While I was away, there was some flack headed my way in reaction to a
blog I posted about an anti-adoption nut a while back, suggesting that perhaps my criticism of some who vociferously oppose everything about adoption and would do just about anything to see an end to the option for all of the world's children has everything to do with keeping the bucks piling in and the attention focused on little old me. (Don't emphasize the
old, please.)
Yeah. Right. Whatever.
Rather than try to reason over the annoying whine of axe against grinding wheel, today we'll take a look at where the rubber meets the road, shall we?
As I mentioned
yesterday, there's a heck of a lot of adoption-tainting milage coming out of a situation in Guatemala right now. With TRAFFICKING, STOLEN CHILDREN and such writ large in headlines around the world, heads are shaking and there's no little tsk-tsking going on as people line up to jump on condemning bandwagons ready to beat the drum of corruption and
ain't it awful. All this, of course, before there's any real understanding of circumstances, motivation or anything else that could very well eventually lead to this being a non-story.
Lisa is doing a good job of keeping up to date and passing along pertinent info, and there is a lot of that around, with more coming all the time.
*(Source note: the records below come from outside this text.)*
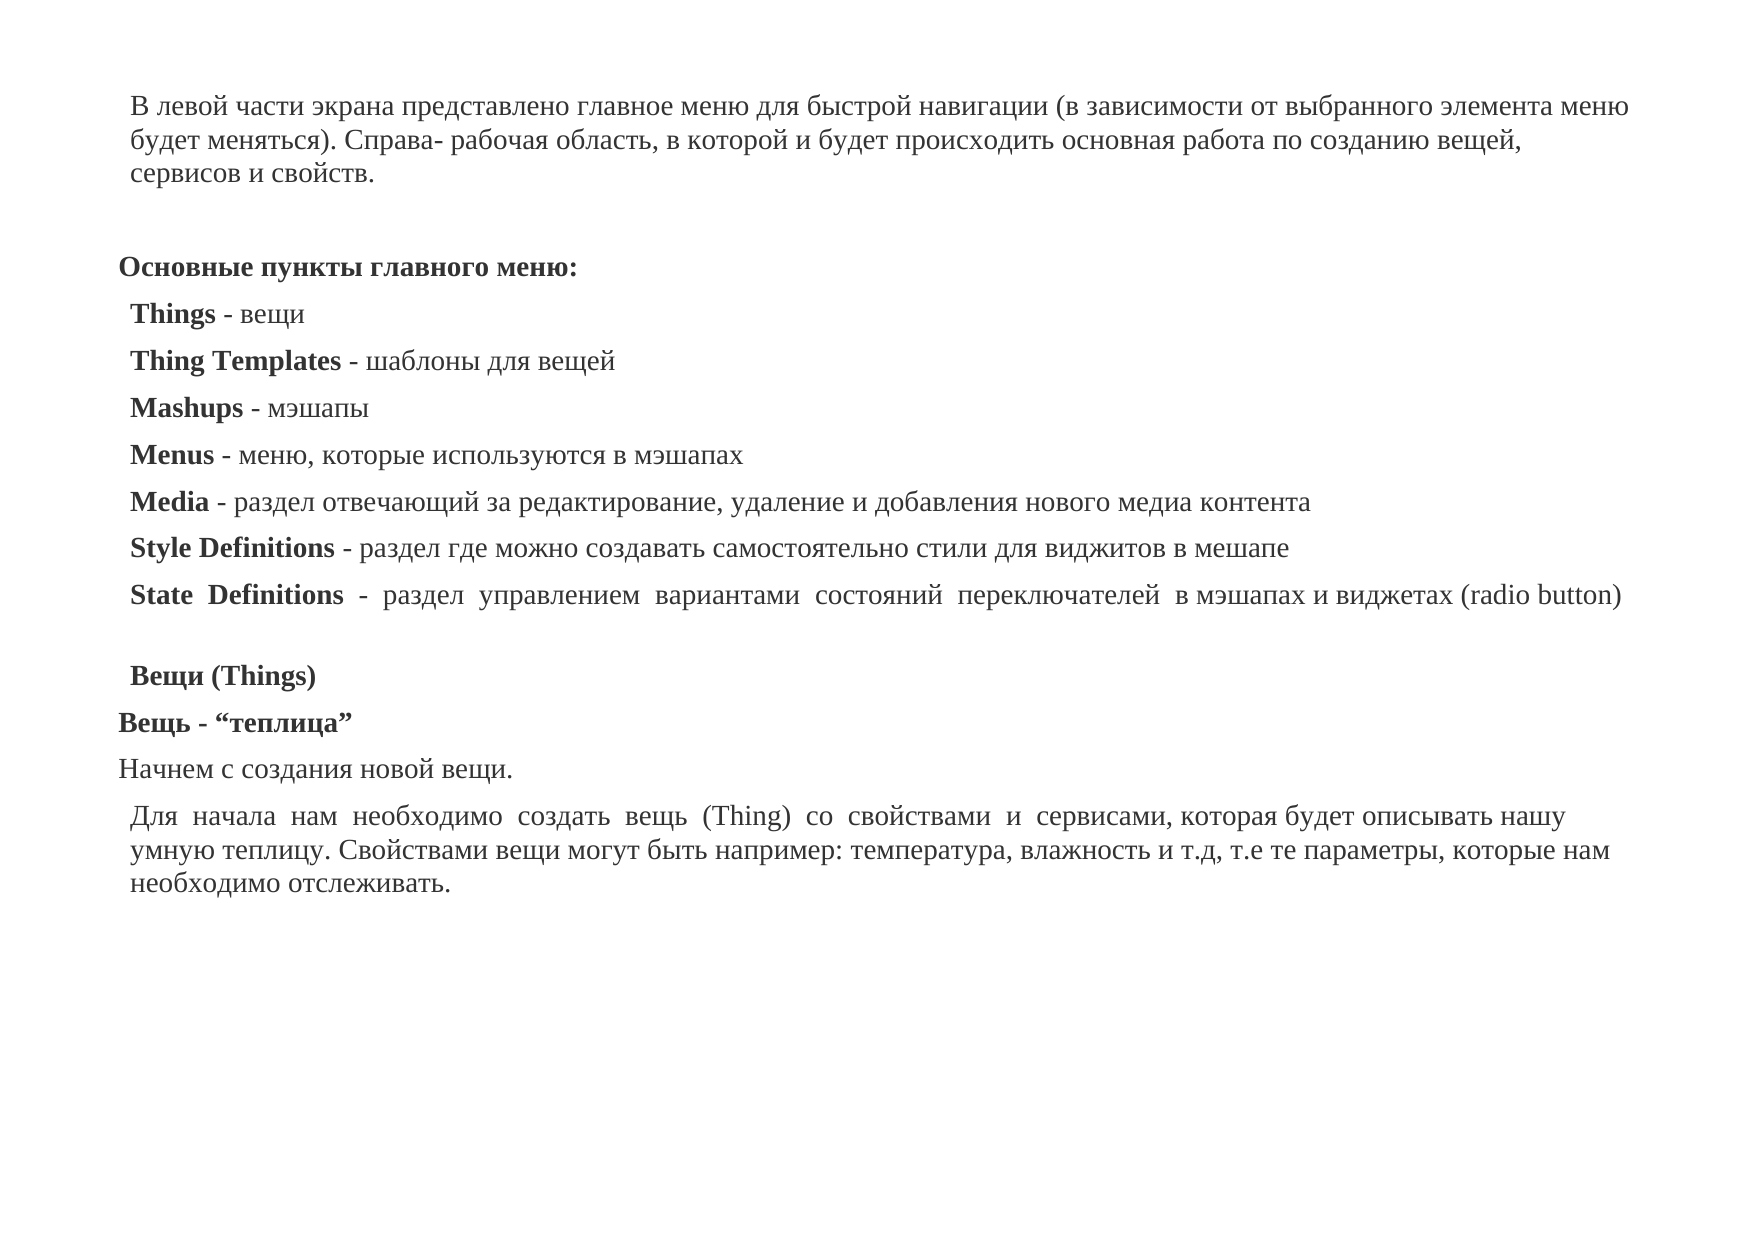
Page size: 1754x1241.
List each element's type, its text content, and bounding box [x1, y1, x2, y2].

text Thing Templates - шаблоны для вещей [130, 343, 1636, 377]
text Media - раздел отвечающий за редактирование, удаление и добавления нового медиа контента [130, 484, 1636, 517]
text Вещь - “теплица” [118, 705, 1636, 738]
text Style Definitions - раздел где можно создавать самостоятельно стили для виджитов в мешапе [130, 531, 1636, 564]
text Вещи (Things) [130, 658, 1636, 691]
text State Definitions - раздел управлением вариантами состояний переключателей в мэшапах и виджетах (radio button) [130, 577, 1636, 611]
text В левой части экрана представлено главное меню для быстрой навигации (в зависимости от выбранного элемента меню будет меняться). Справа- рабочая область, в которой и будет происходить основная работа по созданию вещей, сервисов и свойств. [130, 88, 1636, 189]
text Menus - меню, которые используются в мэшапах [130, 437, 1636, 470]
text Mashups - мэшапы [130, 390, 1636, 423]
text Начнем с создания новой вещи. [118, 752, 1636, 785]
text Things - вещи [130, 296, 1636, 330]
text Для начала нам необходимо создать вещь (Thing) со свойствами и сервисами, которая будет описывать нашу умную теплицу. Свойствами вещи могут быть например: температура, влажность и т.д, т.е те параметры, которые нам необходимо отслеживать. [130, 798, 1636, 899]
text Основные пункты главного меню: [118, 249, 1636, 283]
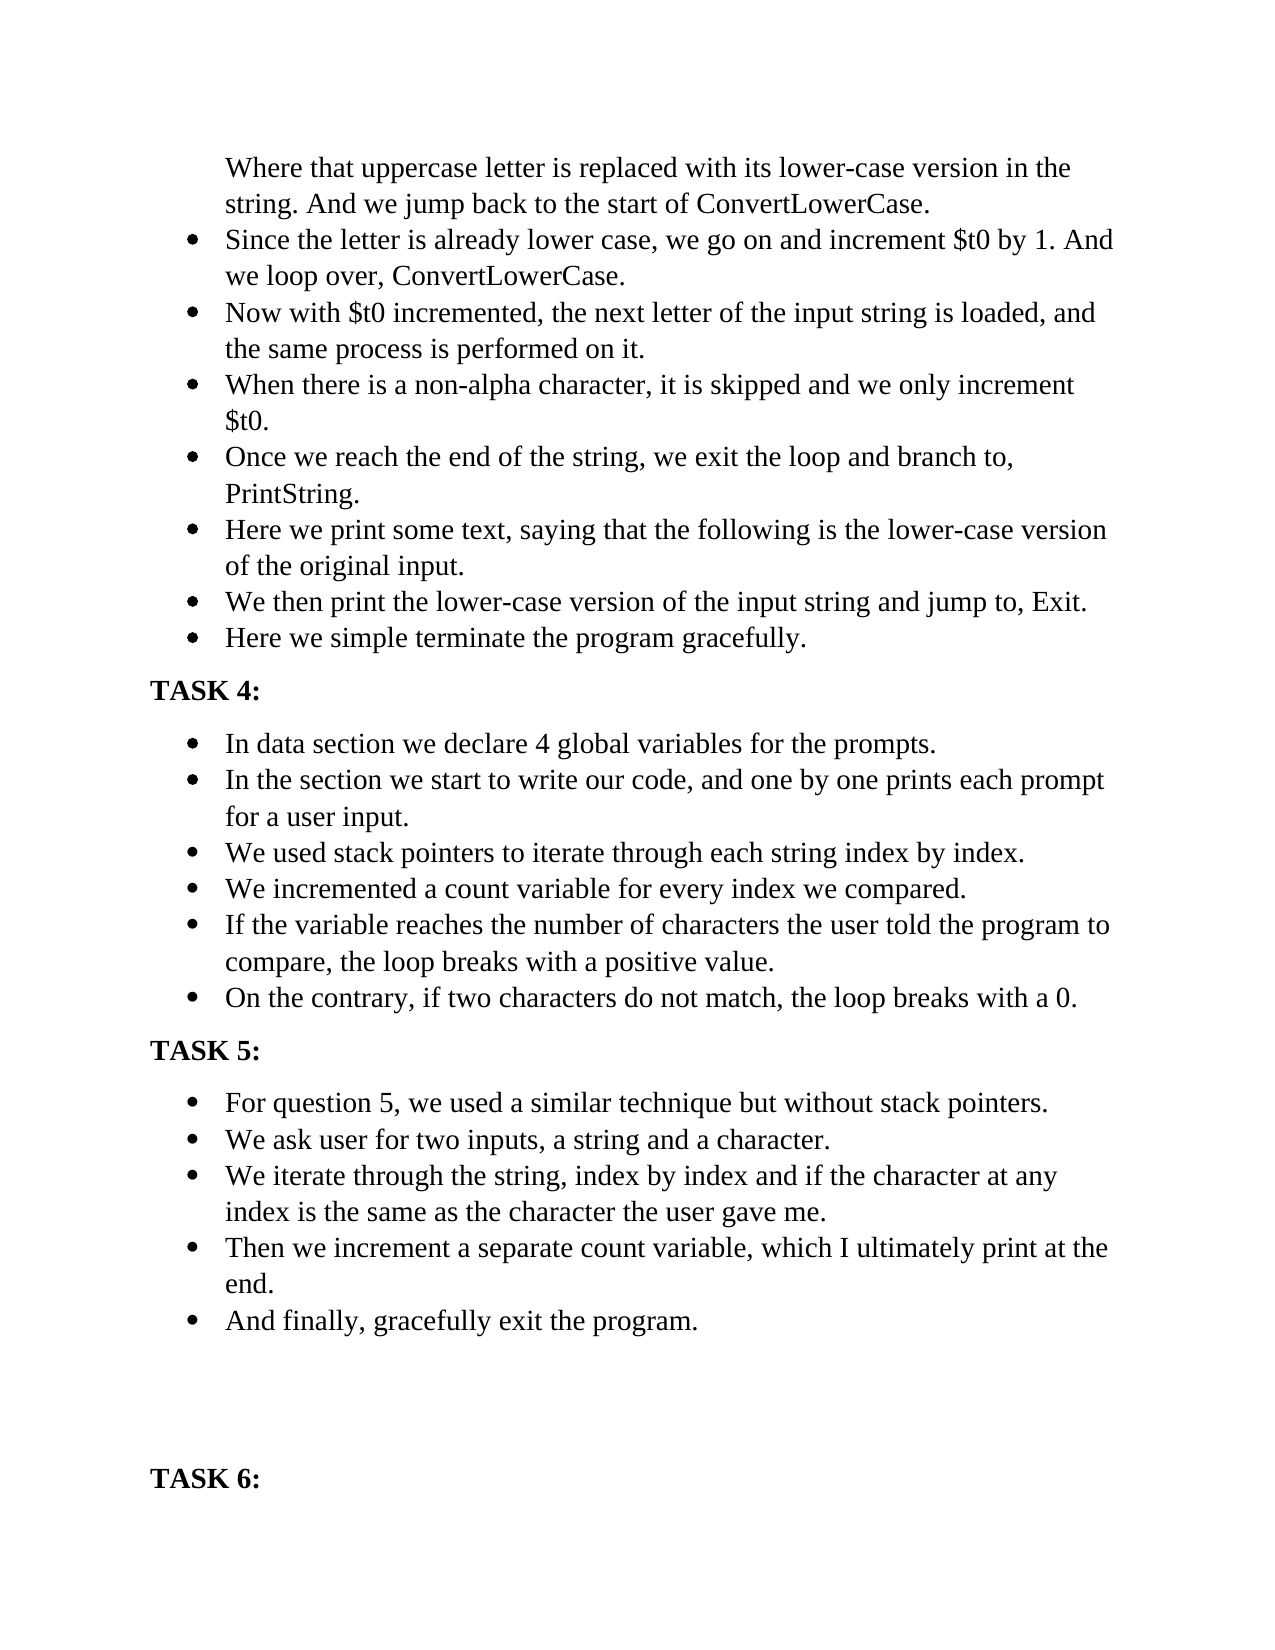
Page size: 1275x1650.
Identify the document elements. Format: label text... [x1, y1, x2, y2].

list In data section we declare 4 global variables for the prompts. [187, 726, 1125, 760]
list Then we increment a separate count variable, which I ultimately print at the end. [187, 1230, 1125, 1300]
text TASK 6: [150, 1461, 1125, 1495]
list Here we print some text, saying that the following is the lower-case version of the original input. [187, 512, 1125, 582]
list On the contrary, if two characters do not match, the loop breaks with a 0. [187, 980, 1125, 1013]
list We used stack pointers to iterate through each string index by index. [187, 835, 1125, 868]
list Now with $t0 incremented, the next letter of the input string is loaded, and the same process is performed on it. [187, 295, 1125, 364]
list We iterate through the string, index by index and if the character at any index is the same as the character the user gave me. [187, 1158, 1125, 1228]
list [187, 150, 1125, 220]
list We then print the lower-case version of the input string and jump to, Exit. [187, 584, 1125, 618]
list Since the letter is already lower case, we go on and increment $t0 by 1. And we loop over, ConvertLowerCase. [187, 222, 1125, 292]
list In the section we start to write our code, and one by one prints each prompt for a user input. [187, 762, 1125, 832]
list We ask user for two inputs, a string and a character. [187, 1122, 1125, 1155]
text TASK 5: [150, 1033, 1125, 1066]
list Once we reach the end of the string, we exit the loop and branch to, PrintString. [187, 439, 1125, 509]
list When there is a non-alpha character, it is skipped and we only increment $t0. [187, 367, 1125, 437]
list And finally, gracefully exit the program. [187, 1303, 1125, 1336]
list For question 5, we used a similar technique but without stack pointers. [187, 1086, 1125, 1119]
text TASK 4: [150, 673, 1125, 707]
list Here we simple terminate the program gracefully. [187, 621, 1125, 654]
list If the variable reaches the number of characters the user told the program to compare, the loop breaks with a positive value. [187, 907, 1125, 977]
list We incremented a count variable for every index we compared. [187, 871, 1125, 905]
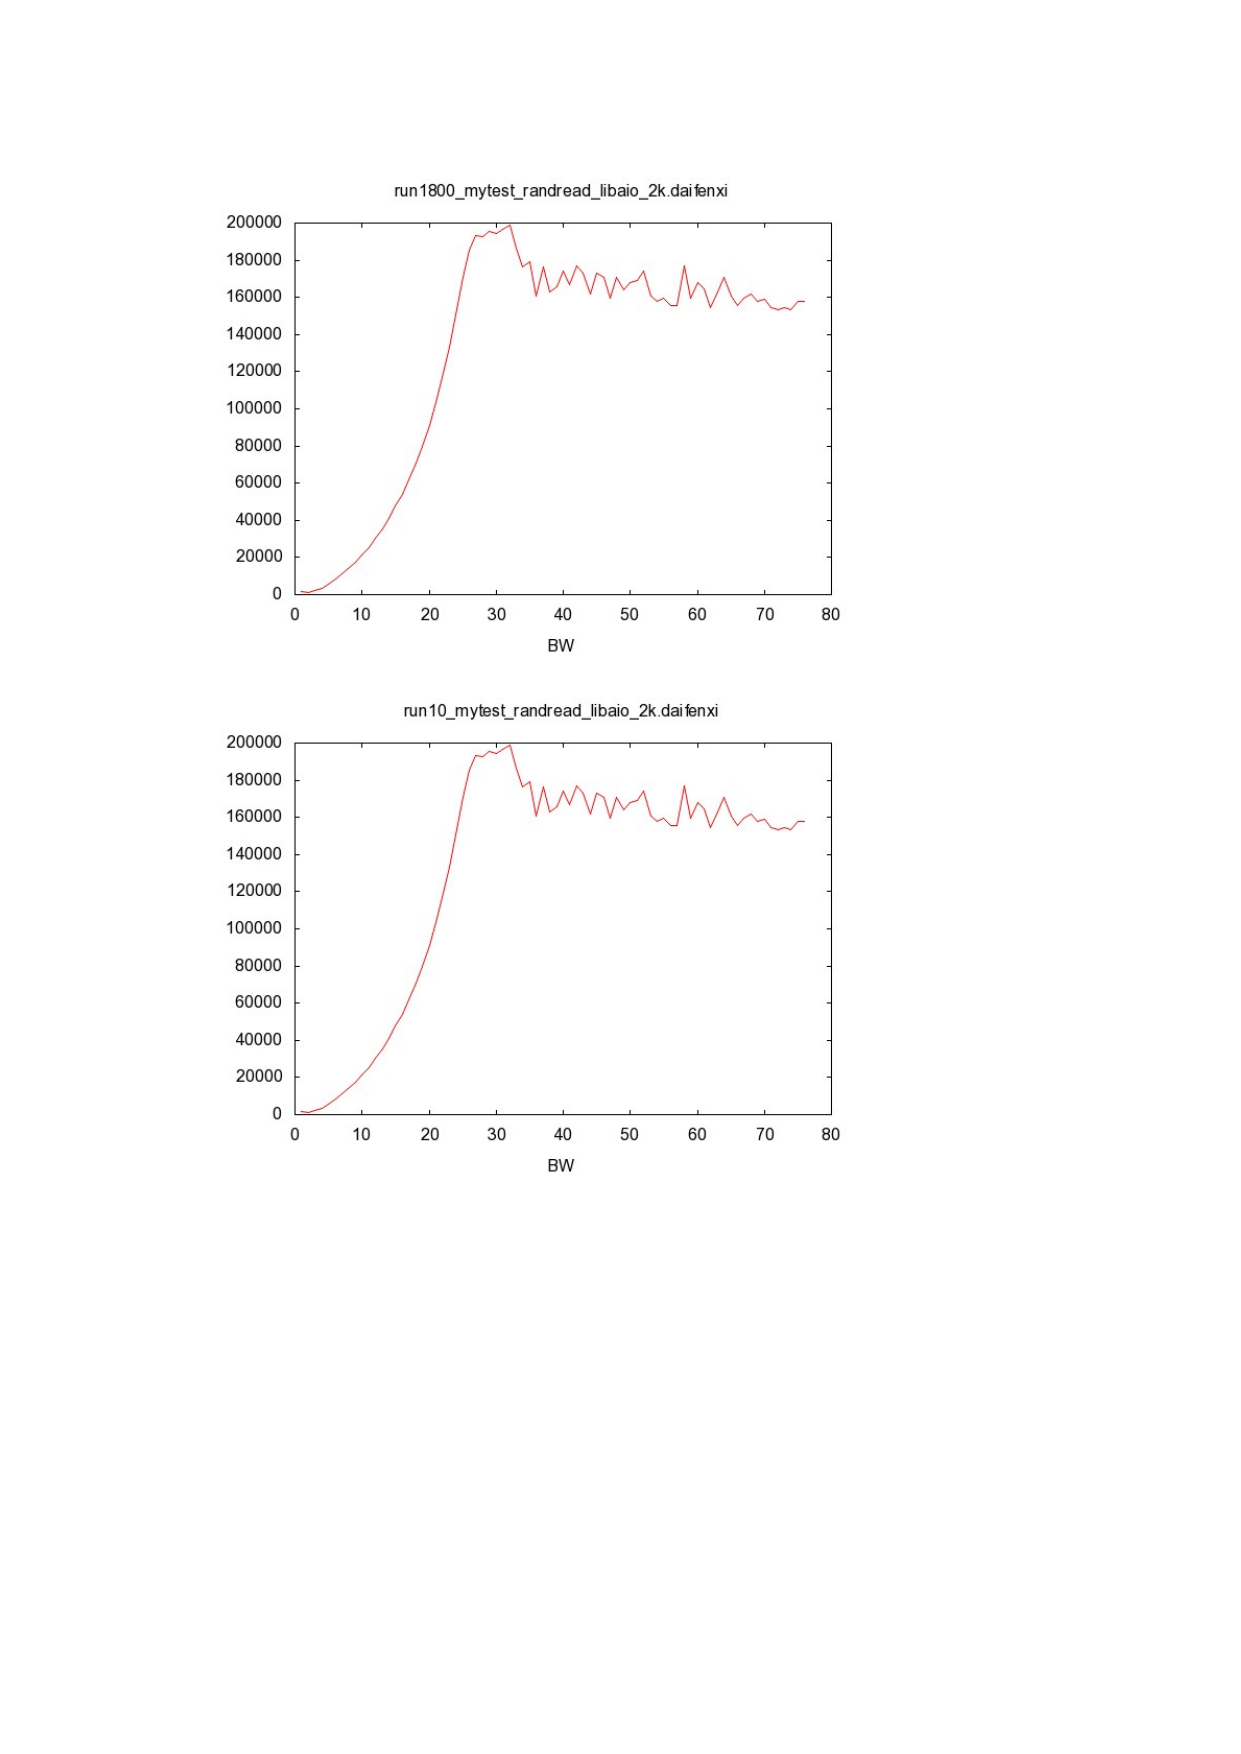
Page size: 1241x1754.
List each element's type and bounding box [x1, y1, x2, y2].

picture [187, 162, 855, 662]
picture [187, 682, 855, 1182]
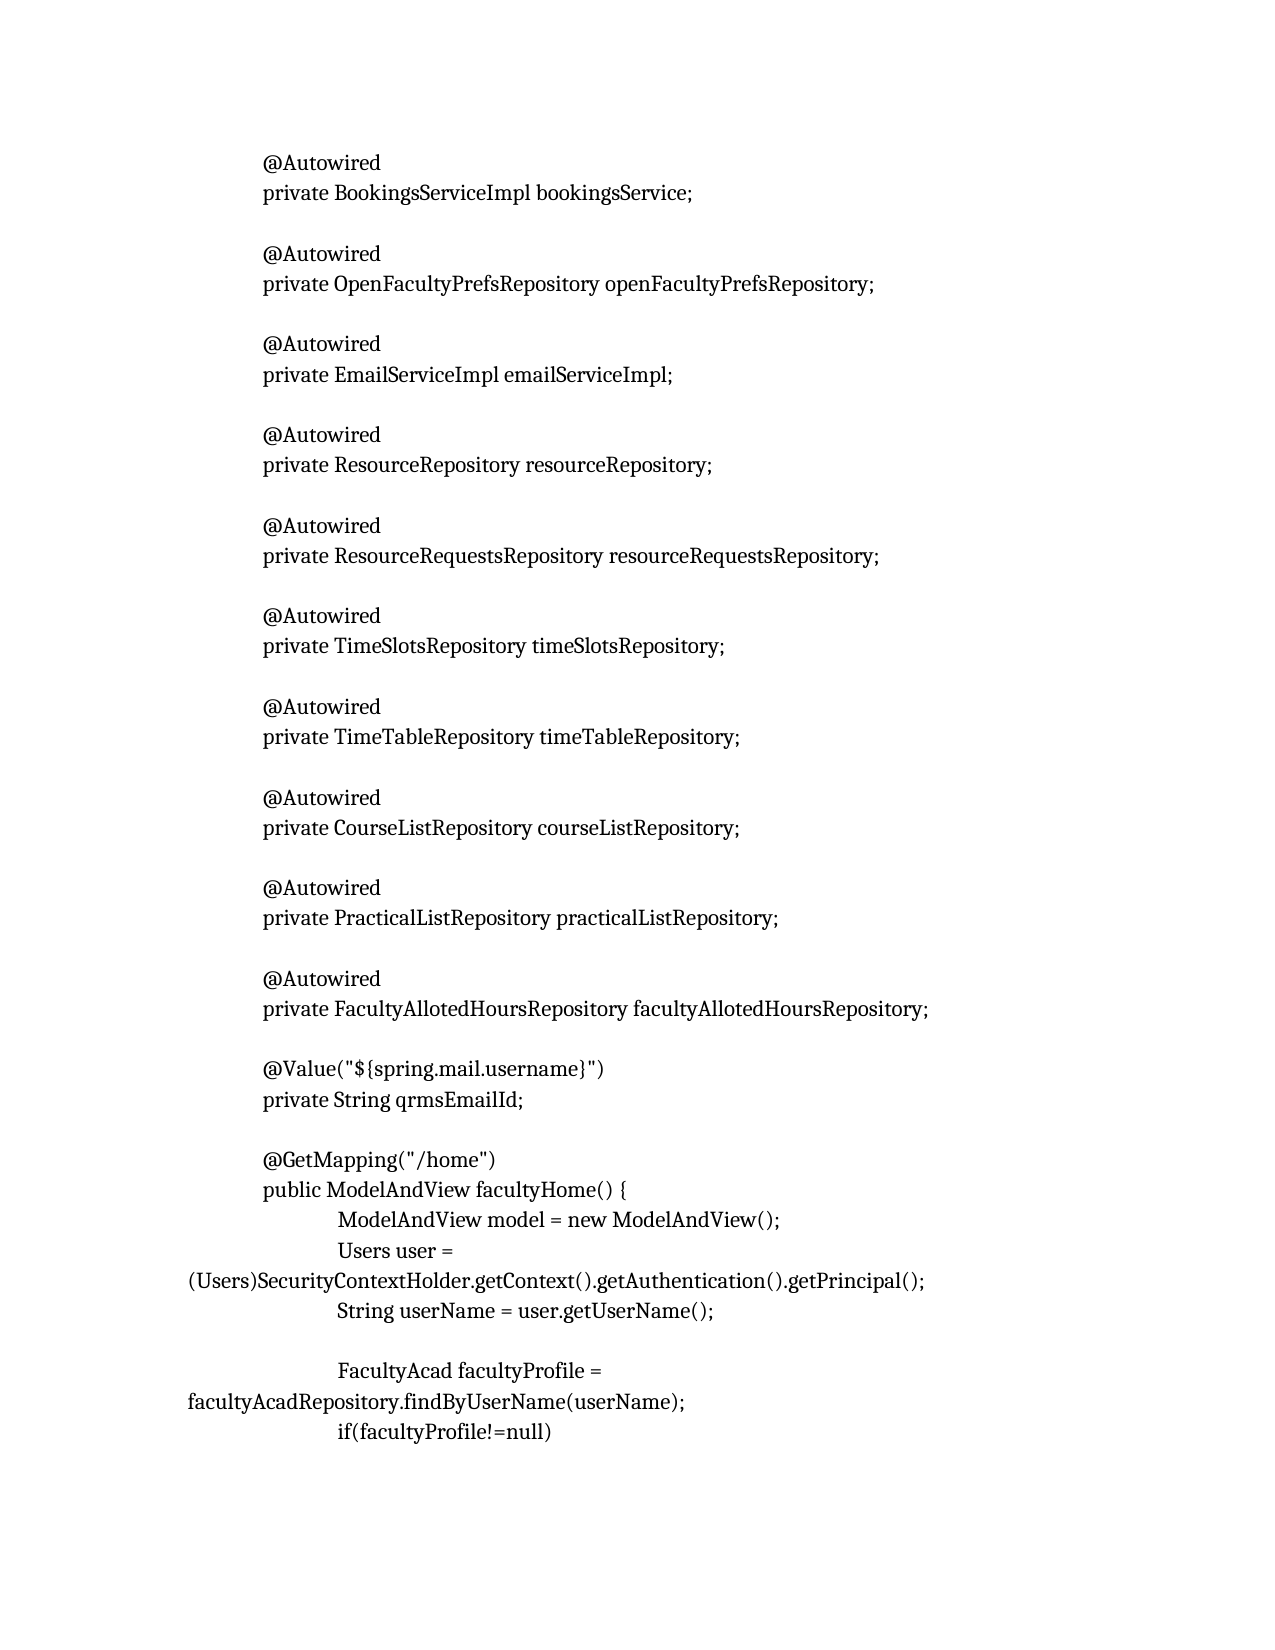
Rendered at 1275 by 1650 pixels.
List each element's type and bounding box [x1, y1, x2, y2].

text [187, 150, 1087, 1475]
This, for example, from the US Embassy, that seems to suggest that this could be a case of moving goal posts ... for what reason can only be guessed ... and not one of felonious intent.
For the sake of the intentionally obtuse, I will again stress that I am against corruption and for reform of adoption processes worldwide, that I truly do understand that bad people do bad things and that they shouldn't get away with it, and that I believe no child should be ever be removed from a loving, caring family against anyone's will. I am also very much in favor of world peace, an end to poverty and the proper application of punctuation.
And the fallout?
At the least, two-score-plus kids have been uprooted and shifted from one place to another. At the worst, some now will never find families.
The benefit?
Perhaps another step will be implemented to the adoption process in Guatemala. That could be good, not good or neutral in impact.
In a country where over 30,000 children die every year from preventible illnesses and more than 50% of the total population of children are malnourished, perhaps the 46 possible pawns from Casa Quivira mean nothing. I doubt, however, that they or the families longing for them to come home would agree.
And lest anyone suspect the ramifications are limited to the few hundred people directly involved, check out
this knee-jerk reaction that would seem strong enough to blacken all eyes in the general vicinity:
The Adoption Authority of Ireland has suspended applications to adopt children from Guatemala following concerns about adoption procedures and child-trafficking.
SPONSOR
Could this be why I react to anti-adoption outbreaks and take the time and energy involved to place them in context, to remind about consequences, to unmask agendas? Am I concerned that a creeping miasma of anti-adoption sentiment is impacting the lives of children who have no way of understanding that their lives mean little in a campaign designed for political pressure and max-media spin? Do shouting headlines inspire me to dig deeper and present what I find so others are better armed to address off-the-cuff remarks from those deafened by the shouting?
Yeah. That would be close.
We'll be revisiting this topic soon.